What’s in a golf ball?

Photo from Golfballs.com

What would golf be without golf balls? Obviously golf balls are one of the most important aspects of playing the game, and for some of us, the most expensive. But when we launch one into someone’s backyard or a creek, what exactly are we losing?

There are primarily two types of golf balls that manufacturers produce and they are defined by their covers, Surlyn or Ionomer, and Urethane.

Surlyn/Ionomer Golf Balls

Photo From Golf Info Guide


Surlyn is a specific type of Ionomer polymer and was created by the company DuPoint. They have very similar characteristics, so for ease I will refer to them generally as Ionomers. Ionomers are the slightly harder and more durable outer layer. This harder layer will make it feel stiffer when hitting and it will go farther with less spin than a ball with a Urethane cover. If you are someone who struggles with spin, then Surlyn will mitigate that issue. Another pro is that Ionomers are more durable and cheaper, so if you are someone who is worried about the longevity of your golf balls, then Ionomers will outlast Urethane balls.

Urethane Golf Balls

Photo From Golf Info Guide


Urethane is the material that is usually used by the Pros. Every expensive, high-end ball is most likely made with Urethane. They are fantastic due to their superior spin and control when hitting, so for someone who is capable of controlling their shot and wants a softer feel, Urethane has a clear advantage. Perhaps the biggest cons are their increased price and less durability, although for the average golfer it is unlikely the golf ball won’t be retired by anything other than a poor shot.
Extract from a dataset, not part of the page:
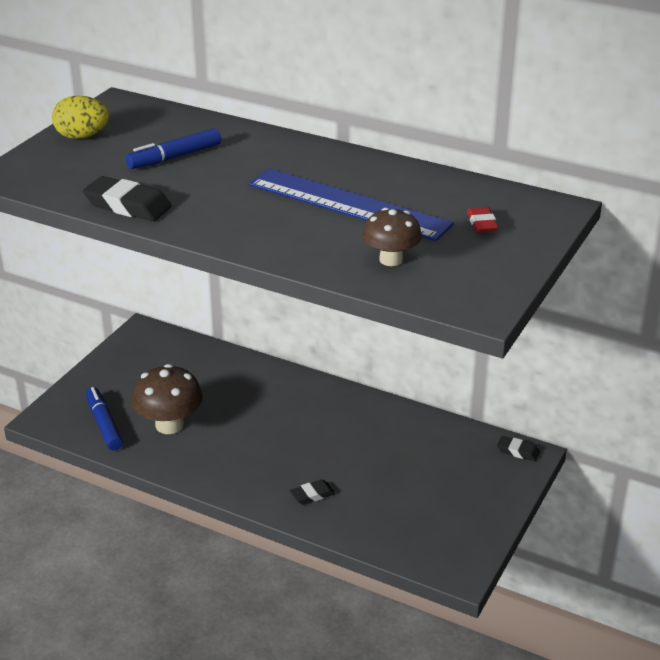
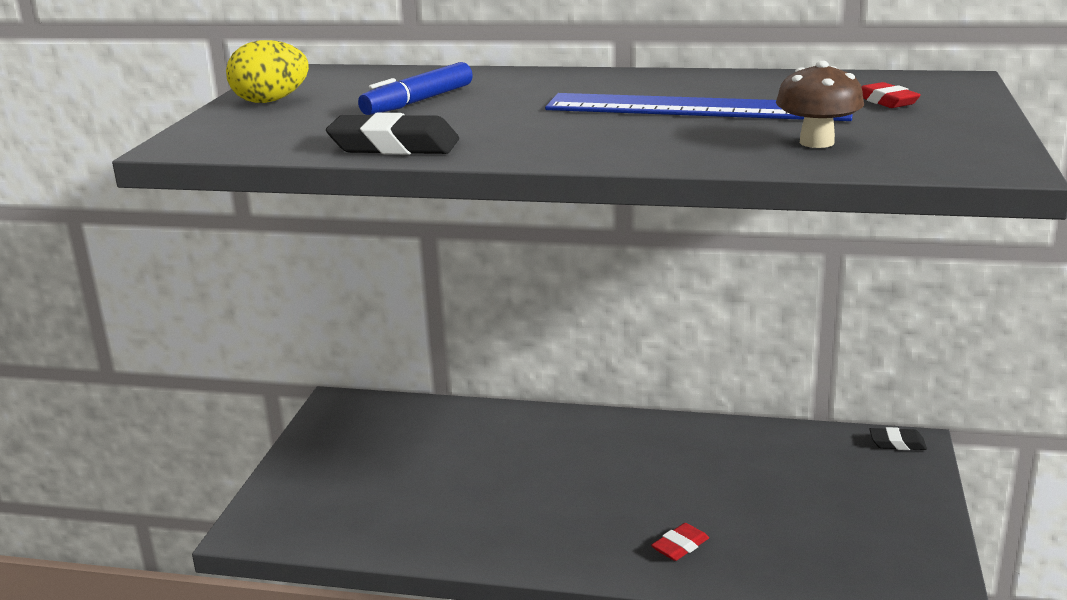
camera: 15 degrees left, 10 degrees down
blue marker [86,387,123,451] -> none
brown mushroom [131,364,203,434] -> none
black eraser [290,479,335,505] -> red eraser [651,523,709,561]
The Insides Of A Golf Ball

Photo by James Friedman


The Insides of golf balls are very specific from ball to ball, but they have some very common aspects. They are composed of a hard rubber center surrounded by a number of hard layers. The more layers the harder the ball will be to compress, and most companies state the number of layers with the maximum usually being five, although most balls are less. The specifics of each layer vary and so do their properties, but combined they amount to varying feels and spins.

What should beginners know about the inside of a golf ball?

If you are a beginning golfer it is probably best to start out with a Ionomer/Surlyn cover ball for a few reasons. The biggest being price, the early days of golfing include many lost balls, and there is less pain when each lost ball is $2 as opposed to $4. Secondly, you probably are not able to control the spin, so having a ball that will fly pretty straight off the face is a major plus until you can start controlling it more. Once you have more experience and are invested into golf, it may be time to switch to Urethane. You probably are losing fewer balls, and have a little more control of the ball. However the best way to figure out what works for you is just trying different styles and brands of balls. Most stores sell individual sleeves of balls so you can try three balls without being committed to a dozen at a much higher cost. The best way to improve is by finding the right ball for you, so experiment and good luck!